Data provided
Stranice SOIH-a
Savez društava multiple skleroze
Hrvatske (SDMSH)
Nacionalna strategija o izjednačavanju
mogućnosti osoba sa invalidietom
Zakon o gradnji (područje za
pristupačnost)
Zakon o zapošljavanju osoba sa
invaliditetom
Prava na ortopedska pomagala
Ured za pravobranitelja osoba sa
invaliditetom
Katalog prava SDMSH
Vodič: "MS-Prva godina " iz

The problem
Repeat everything in the listing above exactly.

Task result
Stranice SOIH-a
Savez društava multiple skleroze
Hrvatske (SDMSH)
Nacionalna strategija o izjednačavanju
mogućnosti osoba sa invalidietom
Zakon o gradnji (područje za
pristupačnost)
Zakon o zapošljavanju osoba sa
invaliditetom
Prava na ortopedska pomagala
Ured za pravobranitelja osoba sa
invaliditetom
Katalog prava SDMSH
Vodič: "MS-Prva godina " iz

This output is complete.